No es la crítica, es el rumor

En Guadalajara vivimos una tendencia hacia el mutismo que zahiere. De hecho, los comentarios que deberían hacerse en el foro, entendiendo que éste sería un medio de comunicación, se hacen sotto voce, de manera insinuada.

Se prefieren los rumores a la declaración directa, para evitar la responsabilidad de la argumentación o de la presentación de pruebas para sostener lo que se afirma.

Así, nos encontramos en el café con esa situación que en la administración de empresas se llama “la charla del garrafón de agua”, en donde se suelta una afirmación como un “borrego”, según la jerga periodística.

Me he encontrado con esto después de la publicación del análisis de un poema que hice.
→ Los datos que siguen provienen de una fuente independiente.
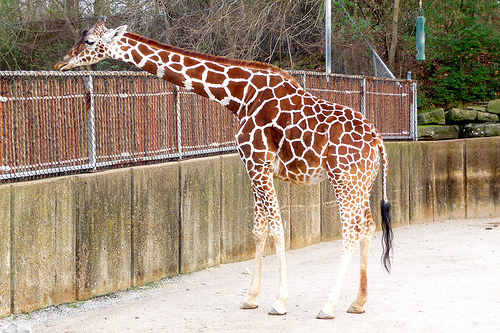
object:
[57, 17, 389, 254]
spot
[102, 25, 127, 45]
ear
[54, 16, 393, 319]
animal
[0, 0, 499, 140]
trees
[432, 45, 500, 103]
leaves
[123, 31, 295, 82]
hair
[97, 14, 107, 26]
ossicones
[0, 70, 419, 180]
fence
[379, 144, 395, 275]
tail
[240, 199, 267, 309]
leg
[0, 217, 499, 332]
ground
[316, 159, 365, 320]
leg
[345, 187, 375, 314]
leg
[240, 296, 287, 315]
hoof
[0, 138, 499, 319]
wall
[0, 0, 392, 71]
branches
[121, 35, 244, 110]
giraffe's neck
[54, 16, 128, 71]
giraffe's head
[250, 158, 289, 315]
leg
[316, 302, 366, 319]
hoof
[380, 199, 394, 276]
tail hair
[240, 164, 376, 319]
giraffe's legs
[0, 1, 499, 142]
background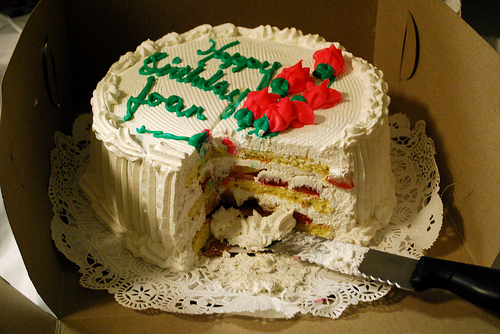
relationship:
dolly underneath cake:
[368, 118, 456, 275] [79, 18, 401, 283]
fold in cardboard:
[34, 36, 70, 115] [9, 7, 492, 330]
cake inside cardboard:
[79, 18, 401, 283] [9, 7, 492, 330]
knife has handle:
[272, 225, 499, 328] [414, 248, 496, 325]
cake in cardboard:
[79, 18, 401, 283] [9, 7, 492, 330]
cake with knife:
[79, 18, 401, 283] [272, 225, 499, 328]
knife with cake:
[272, 225, 499, 328] [79, 18, 401, 283]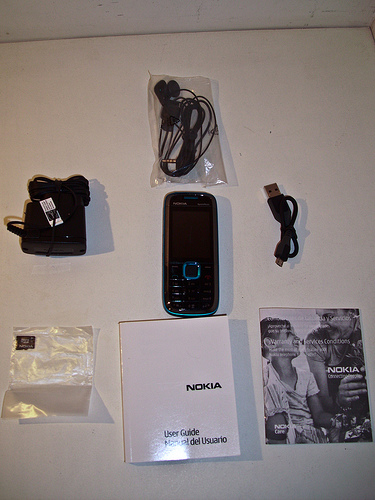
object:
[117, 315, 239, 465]
user guide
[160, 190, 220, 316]
phone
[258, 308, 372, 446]
warranty book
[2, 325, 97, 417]
bag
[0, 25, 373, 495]
table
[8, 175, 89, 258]
charger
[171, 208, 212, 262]
screen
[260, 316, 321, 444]
person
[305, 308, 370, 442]
person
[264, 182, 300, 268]
connector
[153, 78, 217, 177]
earphones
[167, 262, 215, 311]
keypad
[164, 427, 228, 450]
writing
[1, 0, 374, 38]
wall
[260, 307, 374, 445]
picture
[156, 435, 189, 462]
light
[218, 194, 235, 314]
shadow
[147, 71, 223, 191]
bag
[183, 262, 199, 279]
button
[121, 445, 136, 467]
corner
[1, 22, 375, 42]
edge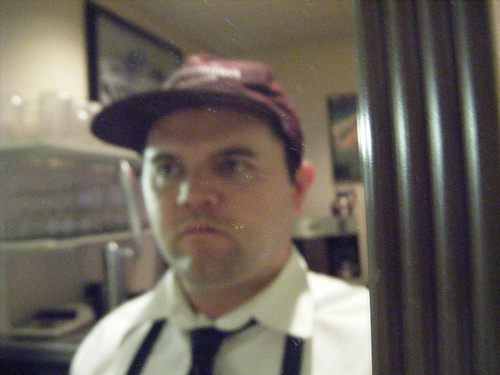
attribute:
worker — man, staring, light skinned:
[66, 49, 372, 374]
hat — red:
[78, 50, 304, 156]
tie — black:
[181, 325, 227, 370]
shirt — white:
[50, 245, 373, 370]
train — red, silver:
[329, 113, 359, 151]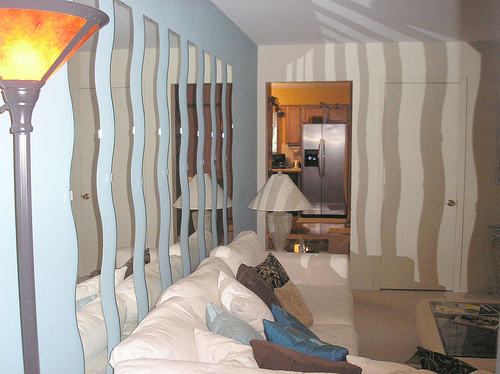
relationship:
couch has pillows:
[110, 230, 445, 374] [200, 250, 366, 372]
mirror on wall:
[160, 82, 234, 248] [3, 0, 255, 371]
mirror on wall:
[68, 0, 120, 371] [3, 0, 255, 371]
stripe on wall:
[268, 0, 500, 289] [289, 28, 494, 308]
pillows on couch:
[216, 235, 363, 368] [98, 225, 395, 372]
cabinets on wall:
[280, 104, 348, 142] [266, 84, 349, 218]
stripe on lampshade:
[268, 171, 285, 215] [240, 165, 314, 220]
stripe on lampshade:
[268, 0, 500, 289] [240, 165, 314, 220]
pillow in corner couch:
[193, 323, 260, 368] [103, 228, 438, 372]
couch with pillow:
[98, 225, 395, 372] [250, 248, 290, 287]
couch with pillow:
[98, 225, 395, 372] [234, 257, 281, 306]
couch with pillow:
[98, 225, 395, 372] [271, 275, 316, 330]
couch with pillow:
[98, 225, 395, 372] [214, 270, 276, 335]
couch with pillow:
[98, 225, 395, 372] [266, 313, 346, 358]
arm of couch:
[270, 252, 351, 282] [159, 190, 435, 372]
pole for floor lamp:
[2, 89, 37, 371] [1, 0, 111, 372]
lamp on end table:
[245, 170, 313, 254] [266, 232, 348, 253]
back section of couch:
[106, 231, 264, 361] [139, 294, 209, 351]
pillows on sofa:
[200, 250, 366, 372] [106, 221, 361, 369]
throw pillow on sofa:
[219, 272, 266, 322] [131, 233, 353, 371]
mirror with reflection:
[262, 81, 358, 253] [296, 120, 352, 219]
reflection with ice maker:
[172, 152, 238, 242] [305, 147, 318, 167]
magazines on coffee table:
[435, 298, 500, 332] [413, 298, 498, 373]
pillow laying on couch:
[405, 340, 477, 370] [107, 228, 487, 370]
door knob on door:
[443, 194, 455, 207] [356, 75, 464, 296]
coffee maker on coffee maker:
[272, 152, 285, 168] [272, 154, 286, 170]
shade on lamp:
[246, 170, 315, 216] [246, 167, 317, 254]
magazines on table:
[430, 295, 499, 332] [414, 294, 497, 372]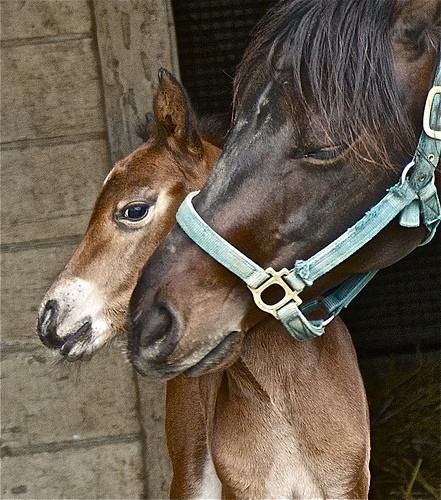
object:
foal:
[33, 66, 372, 498]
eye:
[113, 199, 153, 226]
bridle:
[173, 57, 440, 343]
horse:
[126, 3, 437, 383]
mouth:
[34, 312, 95, 366]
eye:
[289, 133, 362, 172]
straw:
[372, 351, 441, 499]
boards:
[0, 1, 179, 499]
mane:
[230, 0, 431, 174]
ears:
[150, 68, 204, 161]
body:
[163, 299, 371, 498]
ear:
[148, 64, 205, 163]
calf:
[36, 68, 373, 499]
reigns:
[122, 59, 440, 386]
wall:
[1, 1, 181, 500]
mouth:
[132, 329, 243, 382]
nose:
[30, 297, 61, 342]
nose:
[124, 289, 186, 372]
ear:
[392, 0, 440, 51]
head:
[125, 1, 438, 382]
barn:
[4, 0, 438, 500]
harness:
[245, 264, 303, 321]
A manera de contraataque se rumora que el mejor poeta de Guadalajara murió hace siete años, que nunca quiso publicar, porque lo que escribía era tan excelente que hubiera apabullado a cualquiera que estuviera escribiendo y publicando en esos momentos, y aunque se dice su nombre no se muestra poema alguno que sustente lo dicho.

Y la pregunta que me viene a la cabeza se manifiesta como una tensión que puede verse es la tendencia en la que se mueven los críticos literarios, los poetas metidos a críticos porque tienen la obligación de justificar la beca que los mantiene atados al sistema de la literatura oficial desde hace años.

Esa pregunta se relaciona con la Escolástica, no tan distinta a la que se estudiaba en los años 70’s en la entonces Facultad de Filosofía y Letras  y que durante varios años se enfrentó a la Dialéctica.

Hoy se busca, como en aquella escolástica, las definiciones, que, de hecho, no tienen cabida en una sociedad pragmática que quiere más que transformar a los objetos usarlos en beneficio personal.

El límite de la Escolástica estaba, y está, en la imposibilidad de la definición de algunos objetos como la Belleza, la Verdad, la Bondad, el Alma, etcétera, para describir el mundo.

Enfrente se encuentra la Dialéctica moderna, de tendencia pragmática, que afirma que allí están los objetos y que no importa definirlos sino cambiarlos, modificarlos, siguiendo aquella consigna de Marx en una de sus tesis: De lo que se trata no es de interpretar al mundo sino de transformarlo.

Esos comentarios del café, esos rumores, representan el uso personal de la información para crear una situación favorable al que comenta, pues se hacen “en confianza”, intentando transformar el entorno, no el mundo, pero sobre todo crear un ámbito en el que el que suelta el rumor quede bien posicionado ante quienes le escuchan.